BERLIN (AP) — The German Federal Criminal Police Office (BKA) has identified and unmasked two operators responsible for the REvil ransomware group, which carried out more than 130 cyberattacks targeting victims in Germany.
The announcement, made on April 6, 2026, marks a significant development in the ongoing investigation into the criminal network. The BKA stated that the two individuals were linked to a series of sophisticated cyber intrusions that disrupted operations across various sectors within the country.

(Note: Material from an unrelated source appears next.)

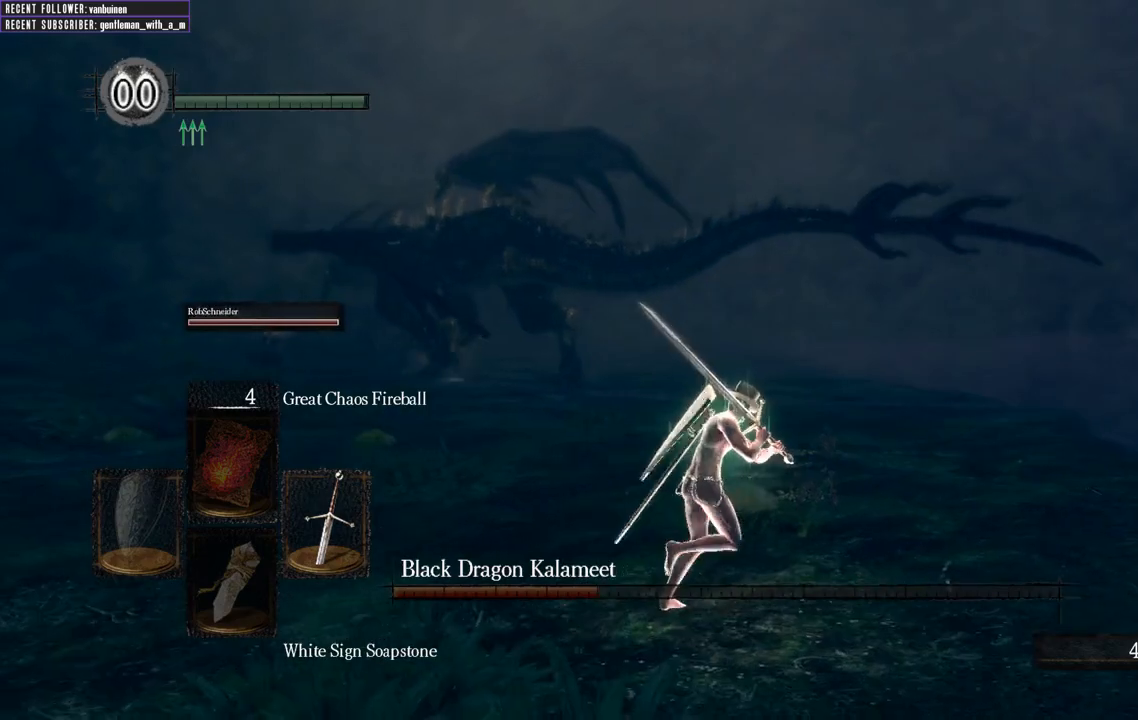
{"buttons": ["B", "L1"], "left_stick": "up-right", "right_stick": "center", "events": [[67, "right_stick", "left"], [117, "L1", "down"], [333, "right_stick", "center"]]}
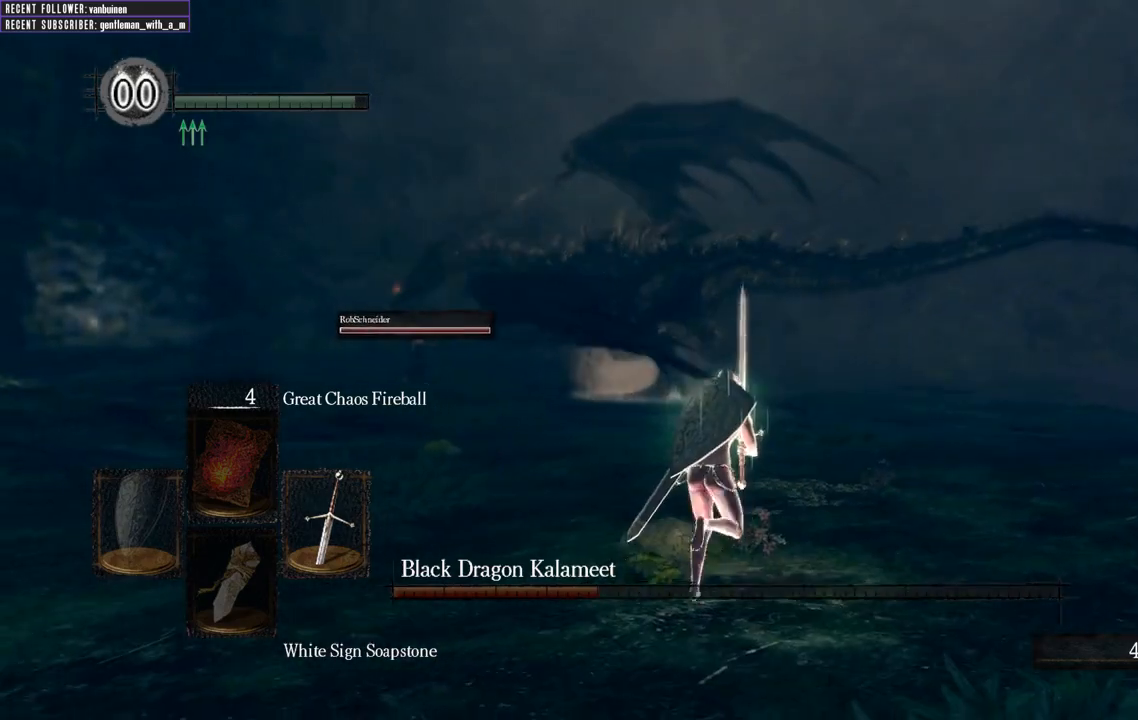
{"buttons": ["B", "L1"], "left_stick": "up-right", "right_stick": "center", "events": [[83, "right_stick", "left"], [267, "right_stick", "center"]]}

REvil, also known as Sodinokibi, has been a prominent ransomware-as-a-service group since its emergence in 2019. The group is known for encrypting victims' data and demanding payment for decryption keys, often threatening to leak sensitive information if demands are not met. The attacks attributed to the group in Germany have affected businesses, public institutions, and critical infrastructure, causing significant financial and operational damage.
The BKA did not disclose the identities of the two operators or their current locations. Authorities have not indicated whether arrests have been made or if the suspects are being pursued internationally. The investigation remains active, and officials have not provided details on the methods used to identify the individuals or the extent of their involvement in the broader REvil network.
Cybersecurity experts have long warned about the threat posed by ransomware groups like REvil, which operate across borders and exploit vulnerabilities in digital systems. The group's activities have drawn attention from law enforcement agencies worldwide, including the FBI and Europol, which have collaborated on efforts to dismantle the network.
The identification of the two operators comes amid heightened concerns over the increasing frequency and sophistication of cyberattacks in Europe. German officials have emphasized the need for enhanced cybersecurity measures and international cooperation to combat the threat.
While the BKA has confirmed the identification of the operators, questions remain about the full scope of the group's activities and whether other members of the network are still at large. Authorities have not commented on whether the identification will lead to immediate legal action or if further investigations are required to dismantle the remaining structure of the group.
The case highlights the challenges faced by law enforcement in tracking down cybercriminals who operate anonymously and across multiple jurisdictions. As the investigation continues, officials are expected to provide more details on the next steps and the potential impact of the identification on ongoing efforts to combat ransomware attacks.
For now, the focus remains on preventing further attacks and mitigating the damage caused by the group's activities. The BKA has urged organizations to remain vigilant and implement robust cybersecurity protocols to protect against similar threats.